5 ¶ 13 Assuming without deciding that the ALJ erred in considering
the part of Dr. Bernton’s reports referencing the work supervisors’
statements, we conclude that Fottrell invited the error. See Hansen
v. State Farm Mut. Auto. Ins. Co., 957 P.2d 1380, 1385 (Colo. 1998)
(“[U]nder the doctrine of ‘invited error,’ a party may not later
complain where he or she has been the instrument for injecting
error in the case; instead, the party is expected to abide the
consequences of his or her acts.”). Indeed, at the hearing, Fottrell
tendered Dr. Bernton’s reports. Having prompted the ALJ to
consider the reports, he can’t now complain that the ALJ erred in
doing so.
¶ 14 Additionally, we perceive no violation of Rule 13 of the Office of
Administrative Courts’ Procedural Rules for Workers’ Compensation
Hearings. That rule states, “Only endorsed witnesses may testify in
a party’s case-in-chief.” Fottrell offers no explanation regarding
how the ALJ or the Panel violated this rule. Perceiving no obvious
basis for this argument and lacking any analysis to guide our
review, we decline to consider it further. See Taylor v. Taylor, 2016
COA 100, ¶ 13 (declining to address perfunctory, conclusory
arguments).
6 ¶ 15 We also aren’t persuaded by Fottrell’s argument that the ALJ
violated his right under the Sixth Amendment to the United States
Constitution to confront witnesses against him. The right to
confrontation under the Sixth Amendment applies only in criminal
cases; no similar right applies in the civil context. People in Interest
of V.M.R., 768 P.2d 1268, 1270 (Colo. App. 1989).
B. Crediting Dr. Bernton’s Reports
¶ 16 Fottrell also appears to contend that the ALJ erred by crediting
Dr. Bernton’s reports. Specifically, he asserts that the reports were
insufficient as a matter of law because they included no range of
motion observations.
¶ 17 We decline to consider this contention.
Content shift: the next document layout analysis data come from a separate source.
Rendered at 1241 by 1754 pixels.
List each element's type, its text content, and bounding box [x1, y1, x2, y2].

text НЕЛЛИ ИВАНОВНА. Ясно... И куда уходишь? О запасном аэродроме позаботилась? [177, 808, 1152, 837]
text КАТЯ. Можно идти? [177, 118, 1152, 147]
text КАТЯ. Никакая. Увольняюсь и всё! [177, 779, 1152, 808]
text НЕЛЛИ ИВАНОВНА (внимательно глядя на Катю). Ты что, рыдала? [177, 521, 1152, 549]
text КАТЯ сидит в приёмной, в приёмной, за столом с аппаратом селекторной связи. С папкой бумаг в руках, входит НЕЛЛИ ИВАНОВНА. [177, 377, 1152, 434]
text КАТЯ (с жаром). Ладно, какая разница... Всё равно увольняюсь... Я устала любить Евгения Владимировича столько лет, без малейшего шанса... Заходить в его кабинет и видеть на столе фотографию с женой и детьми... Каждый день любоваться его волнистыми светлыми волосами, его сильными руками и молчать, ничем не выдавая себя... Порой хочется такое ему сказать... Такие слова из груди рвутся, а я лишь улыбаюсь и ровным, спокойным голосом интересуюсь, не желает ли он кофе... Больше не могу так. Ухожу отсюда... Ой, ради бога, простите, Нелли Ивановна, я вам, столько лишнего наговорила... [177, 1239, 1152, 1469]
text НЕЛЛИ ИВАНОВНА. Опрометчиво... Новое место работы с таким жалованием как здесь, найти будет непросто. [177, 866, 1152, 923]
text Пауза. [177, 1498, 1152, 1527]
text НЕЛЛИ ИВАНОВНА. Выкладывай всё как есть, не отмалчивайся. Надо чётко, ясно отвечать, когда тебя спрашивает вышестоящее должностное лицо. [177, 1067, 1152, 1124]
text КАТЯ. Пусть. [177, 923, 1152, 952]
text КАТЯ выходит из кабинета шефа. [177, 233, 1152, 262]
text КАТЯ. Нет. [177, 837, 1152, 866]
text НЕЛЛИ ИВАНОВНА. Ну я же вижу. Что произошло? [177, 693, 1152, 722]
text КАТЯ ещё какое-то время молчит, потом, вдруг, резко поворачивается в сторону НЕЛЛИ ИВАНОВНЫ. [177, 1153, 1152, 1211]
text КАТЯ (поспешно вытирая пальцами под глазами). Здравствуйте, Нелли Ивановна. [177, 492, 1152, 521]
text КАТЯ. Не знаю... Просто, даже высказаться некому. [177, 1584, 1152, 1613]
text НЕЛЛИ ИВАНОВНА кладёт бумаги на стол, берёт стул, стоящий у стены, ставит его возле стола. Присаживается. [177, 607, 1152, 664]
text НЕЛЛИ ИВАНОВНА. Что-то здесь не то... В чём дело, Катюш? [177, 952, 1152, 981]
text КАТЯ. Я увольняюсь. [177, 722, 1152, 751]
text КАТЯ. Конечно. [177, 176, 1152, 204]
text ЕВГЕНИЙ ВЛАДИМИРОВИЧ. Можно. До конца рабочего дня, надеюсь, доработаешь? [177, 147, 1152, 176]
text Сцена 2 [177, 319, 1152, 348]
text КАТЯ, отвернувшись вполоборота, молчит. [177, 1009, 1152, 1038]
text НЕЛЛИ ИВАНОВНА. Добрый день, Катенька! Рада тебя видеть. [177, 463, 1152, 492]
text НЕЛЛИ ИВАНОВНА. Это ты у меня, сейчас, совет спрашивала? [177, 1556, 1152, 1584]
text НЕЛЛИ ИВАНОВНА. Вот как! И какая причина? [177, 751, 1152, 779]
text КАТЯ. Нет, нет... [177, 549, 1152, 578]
We discern no obvious
legal support for this argument and Fottrell doesn’t cite support or
provide any analysis. See Vallagio at Inverness Residential Condo.
Ass’n, Inc. v. Metro. Homes, Inc., 2017 CO 69, ¶¶ 39-40 (we don’t
consider conclusory propositions devoid of legal citations or
analysis).
C. Audio Recordings
¶ 18 Finally, Fottrell appears to contend that the ALJ erred by
failing to provide the Panel with audio recordings of the hearing.
7 We reject this argument. Section 8-43-301(2)(b), C.R.S. 2024
expressly mandates that the party requesting review order a
transcript of the relevant hearing. The statute doesn’t require, or
even authorize, transmission of audio recordings to the Panel.
IV. Disposition
¶ 19 We affirm the Panel’s order.
JUDGE FREYRE and JUDGE SCHOCK concur.